Records from a data source:

——————————

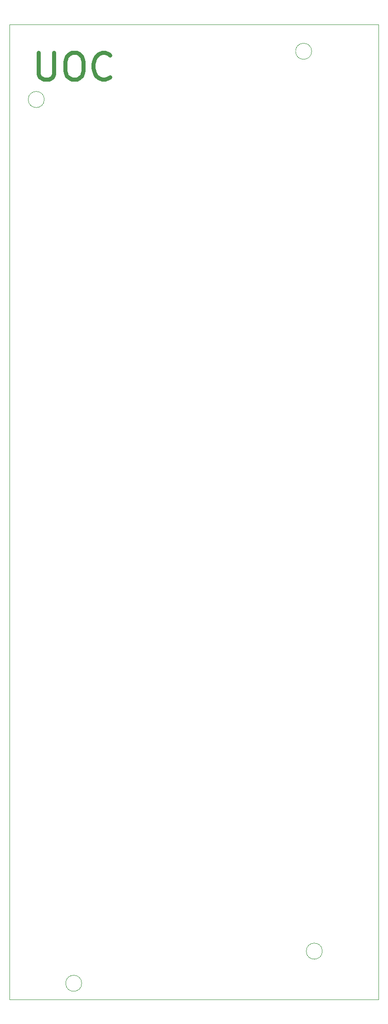
<source format=gbr>
%TF.GenerationSoftware,KiCad,Pcbnew,(6.0.8)*%
%TF.CreationDate,2022-11-05T23:26:06+09:00*%
%TF.ProjectId,CIRCUITOS,43495243-5549-4544-9f53-2e6b69636164,rev?*%
%TF.SameCoordinates,Original*%
%TF.FileFunction,Profile,NP*%
%FSLAX46Y46*%
G04 Gerber Fmt 4.6, Leading zero omitted, Abs format (unit mm)*
G04 Created by KiCad (PCBNEW (6.0.8)) date 2022-11-05 23:26:06*
%MOMM*%
%LPD*%
G01*
G04 APERTURE LIST*
%TA.AperFunction,Profile*%
%ADD10C,0.100000*%
%TD*%
%ADD11C,0.750000*%
G04 APERTURE END LIST*
D10*
X161500000Y-187000000D02*
G75*
G03*
X161500000Y-187000000I-1500000J0D01*
G01*
X159500000Y-19000000D02*
G75*
G03*
X159500000Y-19000000I-1500000J0D01*
G01*
X116500000Y-193000000D02*
G75*
G03*
X116500000Y-193000000I-1500000J0D01*
G01*
X109500000Y-28000000D02*
G75*
G03*
X109500000Y-28000000I-1500000J0D01*
G01*
D11*
X108452380Y-19261904D02*
X108452380Y-23309523D01*
X108690476Y-23785714D01*
X108928571Y-24023809D01*
X109404761Y-24261904D01*
X110357142Y-24261904D01*
X110833333Y-24023809D01*
X111071428Y-23785714D01*
X111309523Y-23309523D01*
X111309523Y-19261904D01*
X114642857Y-19261904D02*
X115595238Y-19261904D01*
X116071428Y-19500000D01*
X116547619Y-19976190D01*
X116785714Y-20928571D01*
X116785714Y-22595238D01*
X116547619Y-23547619D01*
X116071428Y-24023809D01*
X115595238Y-24261904D01*
X114642857Y-24261904D01*
X114166666Y-24023809D01*
X113690476Y-23547619D01*
X113452380Y-22595238D01*
X113452380Y-20928571D01*
X113690476Y-19976190D01*
X114166666Y-19500000D01*
X114642857Y-19261904D01*
X121785714Y-23785714D02*
X121547619Y-24023809D01*
X120833333Y-24261904D01*
X120357142Y-24261904D01*
X119642857Y-24023809D01*
X119166666Y-23547619D01*
X118928571Y-23071428D01*
X118690476Y-22119047D01*
X118690476Y-21404761D01*
X118928571Y-20452380D01*
X119166666Y-19976190D01*
X119642857Y-19500000D01*
X120357142Y-19261904D01*
X120833333Y-19261904D01*
X121547619Y-19500000D01*
X121785714Y-19738095D01*
D10*
X172000000Y-196000000D02*
X103000000Y-196000000D01*
X103000000Y-196000000D02*
X103000000Y-14000000D01*
X103000000Y-14000000D02*
X172000000Y-14000000D01*
X172000000Y-14000000D02*
X172000000Y-196000000D01*
M02*

</source>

——————————

» **ASSIGNMENT**: Using the entries above, give back exactly the line containing "X111309523Y-23309523D01*", the line containing "X103000000Y-196000000D02*", and every line between them, and nothing else.

» **REPLY**:
X111309523Y-23309523D01*
X111309523Y-19261904D01*
X114642857Y-19261904D02*
X115595238Y-19261904D01*
X116071428Y-19500000D01*
X116547619Y-19976190D01*
X116785714Y-20928571D01*
X116785714Y-22595238D01*
X116547619Y-23547619D01*
X116071428Y-24023809D01*
X115595238Y-24261904D01*
X114642857Y-24261904D01*
X114166666Y-24023809D01*
X113690476Y-23547619D01*
X113452380Y-22595238D01*
X113452380Y-20928571D01*
X113690476Y-19976190D01*
X114166666Y-19500000D01*
X114642857Y-19261904D01*
X121785714Y-23785714D02*
X121547619Y-24023809D01*
X120833333Y-24261904D01*
X120357142Y-24261904D01*
X119642857Y-24023809D01*
X119166666Y-23547619D01*
X118928571Y-23071428D01*
X118690476Y-22119047D01*
X118690476Y-21404761D01*
X118928571Y-20452380D01*
X119166666Y-19976190D01*
X119642857Y-19500000D01*
X120357142Y-19261904D01*
X120833333Y-19261904D01*
X121547619Y-19500000D01*
X121785714Y-19738095D01*
D10*
X172000000Y-196000000D02*
X103000000Y-196000000D01*
X103000000Y-196000000D02*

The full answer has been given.